Authorization for Use of Member Testimonial/Opinion Statement
1. I hereby authorize Kohler and Sharecare and any and all of Sharecare’s contractors, subcontractors, partners and joint ventures, and their respective officers, directors, agents, employees, attorneys and representatives (collectively, Sharecare) to use the information described in paragraph 4 of this authorization, including biographical information, statements made by me and confidential information and testimonial/opinion statements about me or shared by me and all materials created by or for Sharecare that incorporate any of these items (the “Materials”) in communications disseminated by print or electronic media that have been approved by Kohler.
2. In providing this authorization:
I consent to the release of my name, written quotes, still photographs, video and/or sound recordings of me within the scope of this authorization.
3. The information that I authorize Kohler and Sharecare to use and disclose by this Authorization includes information about my personal experiences with and/or opinions related to the Sharecare programs and/or services in which I am and or was enrolled and participated. I waive my rights of prior approval of my testimony/opinion.
4. I hereby authorize Kohler and Sharecare to use and/or disclose, copy, exhibit, publish, distribute, my testimonial for the purpose of marketing. This Authorization includes protected health information (PHI) which may include documents containing diagnosis and treatment information relating to services received from Sharecare and Kohler, that I would otherwise be entitled to keep confidential under state or federal laws or regulations.
5. I have not received any compensation for the use of my name, written quotes or still photographs, video and/or sound recordings of me. I understand that Sharecare and Kohler may not condition payment, enrollment, or eligibility benefits based on this authorization.
6. My PHI may be shared with others. Therefore federal and state privacy laws may no longer protect my PHI released pursuant to this authorization for my testimony/opinion.
7. I hereby release Kohler and Sharecare from any and all claims that I may have against Kohler or Sharecare for or relating to the use of our information for the purpose described above. This release does not apply to the use of information outside the scope of this authorization, or for uses not approved by Kohler.
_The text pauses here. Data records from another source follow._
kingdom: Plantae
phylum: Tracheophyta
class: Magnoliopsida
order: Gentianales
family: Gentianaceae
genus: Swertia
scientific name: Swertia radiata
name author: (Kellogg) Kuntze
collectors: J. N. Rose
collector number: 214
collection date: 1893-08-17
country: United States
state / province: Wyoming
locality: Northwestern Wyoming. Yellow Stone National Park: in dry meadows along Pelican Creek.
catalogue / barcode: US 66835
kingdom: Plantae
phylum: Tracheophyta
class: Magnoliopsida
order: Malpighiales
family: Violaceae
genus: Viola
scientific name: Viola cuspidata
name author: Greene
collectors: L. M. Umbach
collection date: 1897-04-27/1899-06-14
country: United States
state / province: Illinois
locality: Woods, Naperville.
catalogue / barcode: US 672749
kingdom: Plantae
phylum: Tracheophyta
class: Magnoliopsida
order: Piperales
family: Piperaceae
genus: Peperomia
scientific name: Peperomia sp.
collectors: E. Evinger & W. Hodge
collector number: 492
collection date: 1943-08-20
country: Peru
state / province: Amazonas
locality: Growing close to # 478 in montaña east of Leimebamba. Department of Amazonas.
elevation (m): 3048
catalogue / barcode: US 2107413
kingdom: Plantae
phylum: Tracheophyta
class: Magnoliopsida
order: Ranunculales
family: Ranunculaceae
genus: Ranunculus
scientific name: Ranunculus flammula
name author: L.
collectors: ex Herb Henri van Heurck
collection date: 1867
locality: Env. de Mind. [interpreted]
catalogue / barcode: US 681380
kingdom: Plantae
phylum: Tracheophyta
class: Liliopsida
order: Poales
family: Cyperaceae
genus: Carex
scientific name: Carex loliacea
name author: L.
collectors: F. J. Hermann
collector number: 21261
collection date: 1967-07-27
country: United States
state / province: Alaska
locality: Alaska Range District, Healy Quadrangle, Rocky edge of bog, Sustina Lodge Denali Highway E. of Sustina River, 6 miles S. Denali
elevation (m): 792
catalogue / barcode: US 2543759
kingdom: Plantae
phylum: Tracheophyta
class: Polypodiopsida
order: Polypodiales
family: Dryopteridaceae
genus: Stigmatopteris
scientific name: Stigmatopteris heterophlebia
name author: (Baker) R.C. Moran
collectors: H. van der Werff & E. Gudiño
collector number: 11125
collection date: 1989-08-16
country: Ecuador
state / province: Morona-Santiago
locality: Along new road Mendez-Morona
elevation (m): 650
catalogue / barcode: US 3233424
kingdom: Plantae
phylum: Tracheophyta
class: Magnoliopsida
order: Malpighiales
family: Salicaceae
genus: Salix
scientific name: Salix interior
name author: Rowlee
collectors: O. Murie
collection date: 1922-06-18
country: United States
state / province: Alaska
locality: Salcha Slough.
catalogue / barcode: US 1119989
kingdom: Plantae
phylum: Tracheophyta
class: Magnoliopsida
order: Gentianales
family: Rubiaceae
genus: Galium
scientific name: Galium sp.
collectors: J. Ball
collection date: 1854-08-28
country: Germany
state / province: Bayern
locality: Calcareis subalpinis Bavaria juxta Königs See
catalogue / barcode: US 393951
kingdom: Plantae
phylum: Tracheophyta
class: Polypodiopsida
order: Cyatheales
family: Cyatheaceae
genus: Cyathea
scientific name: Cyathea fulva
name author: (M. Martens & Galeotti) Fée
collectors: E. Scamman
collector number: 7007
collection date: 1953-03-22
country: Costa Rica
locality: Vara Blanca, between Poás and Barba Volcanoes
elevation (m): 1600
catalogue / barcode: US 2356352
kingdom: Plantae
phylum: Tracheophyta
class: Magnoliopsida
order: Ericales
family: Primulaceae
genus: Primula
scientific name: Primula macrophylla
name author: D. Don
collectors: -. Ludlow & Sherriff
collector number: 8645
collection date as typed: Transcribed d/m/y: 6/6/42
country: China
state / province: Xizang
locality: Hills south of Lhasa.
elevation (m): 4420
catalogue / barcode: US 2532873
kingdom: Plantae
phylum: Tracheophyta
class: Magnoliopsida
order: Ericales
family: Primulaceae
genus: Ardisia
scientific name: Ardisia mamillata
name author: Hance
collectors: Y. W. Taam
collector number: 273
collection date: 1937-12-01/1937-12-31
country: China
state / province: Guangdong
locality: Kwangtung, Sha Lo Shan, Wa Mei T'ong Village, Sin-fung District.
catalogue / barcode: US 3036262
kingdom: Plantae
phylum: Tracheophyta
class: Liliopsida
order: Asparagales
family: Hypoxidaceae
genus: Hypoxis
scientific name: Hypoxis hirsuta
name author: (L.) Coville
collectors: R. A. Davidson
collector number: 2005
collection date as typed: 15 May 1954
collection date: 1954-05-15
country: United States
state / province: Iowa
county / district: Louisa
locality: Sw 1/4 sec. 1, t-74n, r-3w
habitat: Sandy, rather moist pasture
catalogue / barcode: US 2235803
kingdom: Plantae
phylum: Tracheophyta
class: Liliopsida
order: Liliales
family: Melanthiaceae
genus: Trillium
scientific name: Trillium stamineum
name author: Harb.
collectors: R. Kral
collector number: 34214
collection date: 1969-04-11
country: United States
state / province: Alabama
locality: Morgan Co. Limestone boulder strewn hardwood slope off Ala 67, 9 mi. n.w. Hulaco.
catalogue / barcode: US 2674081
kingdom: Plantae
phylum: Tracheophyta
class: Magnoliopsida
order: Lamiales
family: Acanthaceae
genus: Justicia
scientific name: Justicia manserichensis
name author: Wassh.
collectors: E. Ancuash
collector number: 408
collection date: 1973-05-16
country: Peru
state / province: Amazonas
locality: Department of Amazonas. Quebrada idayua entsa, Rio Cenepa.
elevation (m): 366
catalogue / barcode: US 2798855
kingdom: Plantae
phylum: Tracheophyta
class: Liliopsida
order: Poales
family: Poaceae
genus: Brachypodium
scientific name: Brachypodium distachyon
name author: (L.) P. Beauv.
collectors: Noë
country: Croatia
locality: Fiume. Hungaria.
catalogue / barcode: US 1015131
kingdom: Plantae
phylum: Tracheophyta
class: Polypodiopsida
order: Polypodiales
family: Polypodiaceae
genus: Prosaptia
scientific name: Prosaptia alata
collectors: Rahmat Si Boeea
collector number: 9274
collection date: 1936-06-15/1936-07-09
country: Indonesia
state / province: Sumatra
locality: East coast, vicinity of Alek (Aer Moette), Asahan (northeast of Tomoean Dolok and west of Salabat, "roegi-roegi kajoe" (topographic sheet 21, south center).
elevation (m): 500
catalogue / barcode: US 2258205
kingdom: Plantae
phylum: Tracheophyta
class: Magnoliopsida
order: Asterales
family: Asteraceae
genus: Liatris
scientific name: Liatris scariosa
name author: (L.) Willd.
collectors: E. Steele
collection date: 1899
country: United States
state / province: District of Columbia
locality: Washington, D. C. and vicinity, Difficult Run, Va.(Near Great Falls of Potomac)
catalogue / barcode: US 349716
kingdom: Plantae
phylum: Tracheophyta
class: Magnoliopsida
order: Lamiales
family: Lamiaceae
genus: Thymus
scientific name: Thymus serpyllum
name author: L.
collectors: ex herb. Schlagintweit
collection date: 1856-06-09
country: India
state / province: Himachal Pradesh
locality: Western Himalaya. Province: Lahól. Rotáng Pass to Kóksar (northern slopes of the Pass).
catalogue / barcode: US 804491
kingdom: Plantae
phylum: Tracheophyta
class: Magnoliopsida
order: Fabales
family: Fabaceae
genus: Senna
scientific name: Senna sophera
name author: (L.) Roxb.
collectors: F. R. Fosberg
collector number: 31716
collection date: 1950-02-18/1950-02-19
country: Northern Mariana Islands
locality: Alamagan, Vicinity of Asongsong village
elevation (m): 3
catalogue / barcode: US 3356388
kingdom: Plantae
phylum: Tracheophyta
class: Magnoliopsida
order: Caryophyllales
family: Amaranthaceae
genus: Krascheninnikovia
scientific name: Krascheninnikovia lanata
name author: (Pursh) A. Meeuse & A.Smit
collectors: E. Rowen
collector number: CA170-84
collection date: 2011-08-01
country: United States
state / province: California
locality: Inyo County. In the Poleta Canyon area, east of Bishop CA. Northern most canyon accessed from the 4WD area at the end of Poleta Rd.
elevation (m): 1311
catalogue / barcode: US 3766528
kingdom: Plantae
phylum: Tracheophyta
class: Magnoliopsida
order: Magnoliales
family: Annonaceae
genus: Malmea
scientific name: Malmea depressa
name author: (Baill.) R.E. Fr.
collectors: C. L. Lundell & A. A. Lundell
8. This authorization shall remain valid for three (3) years from the date signed unless sooner revoked in writing sent by email to:

I agree that any such revocation will not have any effect on actions taken by Kohler or Sharecare in reliance on the Authorization before actual receipt of the revocation by the person identified above.
9. I understand that I may receive a copy of this form if I request one in writing, at the email address listed above.
10. If this authorization is being signed by Member’s/Individual’s legal representative, (other than a parent of an unemancipated child), Sharecare must be provided with a copy of the health care power of attorney or other relevant document designating the legal representative for Member/Individual.
By checking the consent box, I verify that I have read this Authorization, consent to its terms, I am at least 18 years of age, I am competent and understand and acknowledge that checking the box constitutes the legal equivalent to my physical signature. I understand that my signing of this release is voluntary.